Não sei como acontecem fenómenos destes, absolutamente improváveis. Se eu sou igual a outras pessoas que não conheço, é uma sensação um pouco estranha mas, creio eu, muito menos do que se eu conhecesse as outras de quem sou a réplica. Mas um homem que é igual a outro de quem há imensos registos e que pode ver-se ao espelho sendo a imagem de um outro deve sentir-me mesmo incomodado. Digo eu... Ou então, a maneira de ser deste é igual à do outro e diverte-se à brava com isso.
No caminho para casa, vindo a falar na insólita semelhança absoluta, lembrei-me da aula dada pelo Vuvu na escadaria da Assembleia da República e pu-la para meu marido ouvir. Enquanto eu me ri à gargalhada, ele apenas sorriu. É muito contido. Mas, entretanto, já reprocessou o que ouviu e já me fartei de rir com as derivações e parvoíces que já disse. E tentei descobrir o da madre superiora mas não encontrei para lhe mostrar. Mas agora fui à procura e já aqui está. Uma cantiguina deliciosa.

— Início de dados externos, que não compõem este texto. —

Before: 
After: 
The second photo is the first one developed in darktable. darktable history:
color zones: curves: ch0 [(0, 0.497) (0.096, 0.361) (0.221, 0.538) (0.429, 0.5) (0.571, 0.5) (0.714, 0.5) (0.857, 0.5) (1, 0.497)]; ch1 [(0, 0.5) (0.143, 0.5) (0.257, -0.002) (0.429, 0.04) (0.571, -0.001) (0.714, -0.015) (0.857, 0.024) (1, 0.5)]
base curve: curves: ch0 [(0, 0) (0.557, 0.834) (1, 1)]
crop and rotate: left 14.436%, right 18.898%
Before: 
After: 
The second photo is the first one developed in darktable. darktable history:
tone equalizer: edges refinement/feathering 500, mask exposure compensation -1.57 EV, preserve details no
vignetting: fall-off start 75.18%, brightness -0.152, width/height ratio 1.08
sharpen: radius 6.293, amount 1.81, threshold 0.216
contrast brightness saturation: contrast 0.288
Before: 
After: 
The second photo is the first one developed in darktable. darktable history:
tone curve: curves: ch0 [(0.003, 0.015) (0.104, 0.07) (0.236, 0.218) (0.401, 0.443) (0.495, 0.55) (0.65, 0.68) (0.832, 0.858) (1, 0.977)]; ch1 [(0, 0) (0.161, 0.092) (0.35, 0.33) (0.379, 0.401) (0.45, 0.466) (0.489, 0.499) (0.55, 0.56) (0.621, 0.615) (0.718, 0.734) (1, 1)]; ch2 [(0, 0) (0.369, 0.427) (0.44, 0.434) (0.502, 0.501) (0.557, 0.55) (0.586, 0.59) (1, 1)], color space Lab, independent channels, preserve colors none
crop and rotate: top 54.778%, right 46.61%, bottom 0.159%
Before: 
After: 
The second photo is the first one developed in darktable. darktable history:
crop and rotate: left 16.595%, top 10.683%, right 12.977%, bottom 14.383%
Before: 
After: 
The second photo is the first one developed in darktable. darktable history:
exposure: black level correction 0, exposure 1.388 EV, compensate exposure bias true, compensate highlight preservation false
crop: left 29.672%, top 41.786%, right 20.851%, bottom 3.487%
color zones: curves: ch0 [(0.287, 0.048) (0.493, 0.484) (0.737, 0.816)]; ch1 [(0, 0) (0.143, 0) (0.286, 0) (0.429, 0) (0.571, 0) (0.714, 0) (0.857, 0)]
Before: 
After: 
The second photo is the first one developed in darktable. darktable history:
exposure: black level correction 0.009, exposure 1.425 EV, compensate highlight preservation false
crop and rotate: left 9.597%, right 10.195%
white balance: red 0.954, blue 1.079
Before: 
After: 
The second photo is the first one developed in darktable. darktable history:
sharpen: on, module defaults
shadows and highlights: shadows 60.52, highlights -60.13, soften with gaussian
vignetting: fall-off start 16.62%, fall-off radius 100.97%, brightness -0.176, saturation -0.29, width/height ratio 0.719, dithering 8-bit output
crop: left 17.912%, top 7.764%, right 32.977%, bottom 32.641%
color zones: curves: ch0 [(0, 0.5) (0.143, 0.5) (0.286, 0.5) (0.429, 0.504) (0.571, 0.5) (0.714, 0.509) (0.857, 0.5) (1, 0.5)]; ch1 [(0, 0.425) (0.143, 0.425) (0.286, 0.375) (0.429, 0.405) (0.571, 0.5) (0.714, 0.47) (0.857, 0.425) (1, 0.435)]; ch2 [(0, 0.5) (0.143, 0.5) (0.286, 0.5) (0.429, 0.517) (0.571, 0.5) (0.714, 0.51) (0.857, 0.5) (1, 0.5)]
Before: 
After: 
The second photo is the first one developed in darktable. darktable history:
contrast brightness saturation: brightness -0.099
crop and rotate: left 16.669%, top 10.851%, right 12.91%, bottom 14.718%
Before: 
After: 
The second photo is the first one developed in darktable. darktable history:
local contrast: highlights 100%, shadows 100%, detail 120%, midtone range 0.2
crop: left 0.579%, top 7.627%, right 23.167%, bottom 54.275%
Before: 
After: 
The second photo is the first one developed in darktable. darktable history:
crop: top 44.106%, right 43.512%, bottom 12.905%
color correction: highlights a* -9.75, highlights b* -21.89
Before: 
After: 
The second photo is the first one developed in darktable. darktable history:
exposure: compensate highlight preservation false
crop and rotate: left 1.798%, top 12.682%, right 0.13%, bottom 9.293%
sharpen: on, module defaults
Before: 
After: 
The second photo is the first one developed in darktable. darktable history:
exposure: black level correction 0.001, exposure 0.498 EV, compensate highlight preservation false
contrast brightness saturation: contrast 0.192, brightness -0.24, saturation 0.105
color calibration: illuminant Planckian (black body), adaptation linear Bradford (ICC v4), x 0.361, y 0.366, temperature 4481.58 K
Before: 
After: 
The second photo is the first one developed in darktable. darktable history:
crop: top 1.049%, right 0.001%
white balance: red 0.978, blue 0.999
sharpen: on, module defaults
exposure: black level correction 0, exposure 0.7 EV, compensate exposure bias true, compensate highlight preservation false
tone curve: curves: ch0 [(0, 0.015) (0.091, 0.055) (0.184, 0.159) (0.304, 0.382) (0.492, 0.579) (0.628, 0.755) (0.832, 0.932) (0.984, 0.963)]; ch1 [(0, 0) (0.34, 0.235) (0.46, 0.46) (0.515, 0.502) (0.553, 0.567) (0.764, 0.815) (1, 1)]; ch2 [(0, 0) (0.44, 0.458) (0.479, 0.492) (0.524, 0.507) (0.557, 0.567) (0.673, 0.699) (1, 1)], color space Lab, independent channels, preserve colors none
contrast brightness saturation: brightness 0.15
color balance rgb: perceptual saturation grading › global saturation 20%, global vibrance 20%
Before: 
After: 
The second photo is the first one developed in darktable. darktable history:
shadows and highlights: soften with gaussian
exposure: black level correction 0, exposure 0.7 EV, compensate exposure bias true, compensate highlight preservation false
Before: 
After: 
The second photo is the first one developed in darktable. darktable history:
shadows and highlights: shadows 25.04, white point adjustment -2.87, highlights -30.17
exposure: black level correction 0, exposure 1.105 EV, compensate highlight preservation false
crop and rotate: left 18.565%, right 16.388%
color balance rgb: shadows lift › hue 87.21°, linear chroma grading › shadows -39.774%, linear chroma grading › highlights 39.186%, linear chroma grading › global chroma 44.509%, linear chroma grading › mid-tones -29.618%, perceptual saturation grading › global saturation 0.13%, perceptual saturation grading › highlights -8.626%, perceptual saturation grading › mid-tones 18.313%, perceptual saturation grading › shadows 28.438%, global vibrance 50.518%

A Isabel e outros Leitores bem comportados que me perdoem mas já sabem que, não sendo eu vernacular na forma como habitualmente me exprimo, não me choco com o vernáculo alheio especialmente quando vem servido com elegância, destemero e humor. E, no caso do João César Monteiro, esse ganda maluco com toda aquela dose de absurdo, aquele surrealismo tresloucado diverte-me mesmo.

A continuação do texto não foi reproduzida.